╭──

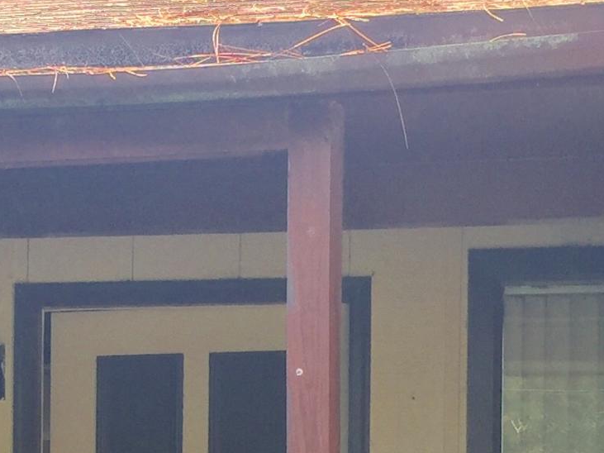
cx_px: 87
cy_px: 609
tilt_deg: -0.8
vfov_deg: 12.0
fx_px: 2076
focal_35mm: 119
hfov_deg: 16.4
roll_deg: -1.2
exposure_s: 1/350
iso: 32
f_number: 2.2
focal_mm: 4.15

╰──

Without the pictures, repeat the listing word for word.

cx_px: 87
cy_px: 609
tilt_deg: -0.8
vfov_deg: 12.0
fx_px: 2076
focal_35mm: 119
hfov_deg: 16.4
roll_deg: -1.2
exposure_s: 1/350
iso: 32
f_number: 2.2
focal_mm: 4.15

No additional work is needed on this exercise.